Canonical Map in a Category with Finite Products, Coproducts and a Zero Object.

Question

Let $C$ be a category as advertised in the title, $\left \{ A_{i} \right \}_{1\leqslant i\leqslant n}$ a finite collection of objects in $C$. Why is there then is a canonical map $f:\coprod A_{i}\rightarrow \prod A_{i}$ s.t the matrix of arrows $\pi_{A_{i}}\circ f \circ i _{A_{j}}$ is $\delta _{ij}$, that is, the identity?
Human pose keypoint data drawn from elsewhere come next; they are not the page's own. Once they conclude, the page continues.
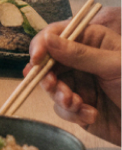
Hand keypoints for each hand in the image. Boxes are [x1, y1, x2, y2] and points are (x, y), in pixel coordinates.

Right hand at [25, 14, 121, 145]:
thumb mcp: (114, 66)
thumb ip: (79, 54)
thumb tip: (47, 39)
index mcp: (92, 42)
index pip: (57, 35)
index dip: (42, 45)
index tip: (36, 60)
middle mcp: (81, 61)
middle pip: (48, 64)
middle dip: (49, 77)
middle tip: (53, 86)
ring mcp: (78, 84)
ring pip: (52, 88)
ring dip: (61, 97)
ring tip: (77, 104)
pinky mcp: (78, 107)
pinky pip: (62, 109)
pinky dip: (73, 113)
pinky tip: (91, 114)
I have seen this for some familiar categories like $Ab$, but I have not been able to prove it in the general case. Thanks.

Answer 1

Let me explain something more general. Let $\{X_i\}$ and $\{Y_j\}$ be two collections of objects. In order to specify a map $$f:\coprod X_i\to \prod Y_j,$$ it suffices to say how we map $\coprod X_i$ to each factor, $Y_j$. Thus we need to define a set of maps $$f_{\bullet j}\coprod X_i\to Y_j.$$ But to specify a map out of a coproduct, it suffices to give a map for each component. In particular if we have some random coproduct $\coprod Z_k\to W$, if we want to specify a map, $G:\coprod Z_k\to W$ then we need to specify a collection of maps, $$G_k:Z_k\to W .$$ Therefore, to define a map $$f_{\bullet j}\coprod X_i\to Y_j,$$ it suffices to define a collection of maps, $$f_{ij}:X_i\to Y_j.$$ Now for your question, set $X_i=Y_i$, and $f_{ii}=id$, and $f_{ij}=0$ if $i\neq j$.

Answer 2

Edit: This answer is basically the same as Baby Dragon's. I didn't see his/her answer when I started working on my pictures!

Let $A=\{A_i:i\in I\}$ and $B=\{B_j:j\in J\}$ be two collections of $\mathscr C$-objects such that $\coprod A$ exists and $\prod B$ exists. For each $i\in I$ and $j\in J$ let $\ell_{ij}:A_i\to B_j$. For fixed $i \in I$, the universal property of $\prod B$ ensures a unique $\ell_{i\bullet}$ making the diagram

commute for every $j\in J$. Then the universal property of $\prod A$ ensures a unique $\ell_{\bullet\bullet}$ making the diagram

commute. Putting these diagrams together, we see that $\ell_{\bullet\bullet}$ is the unique $\mathscr C$-morphism making the diagram

commute for every $i\in I$ and $j\in J$. Now, assuming that $\mathscr C$ has zero-morphisms, your result is obtained by letting $I=J=\{1,\dotsc,n\}$, $A=B$, and $\ell_{ij}=\delta_{ij}$.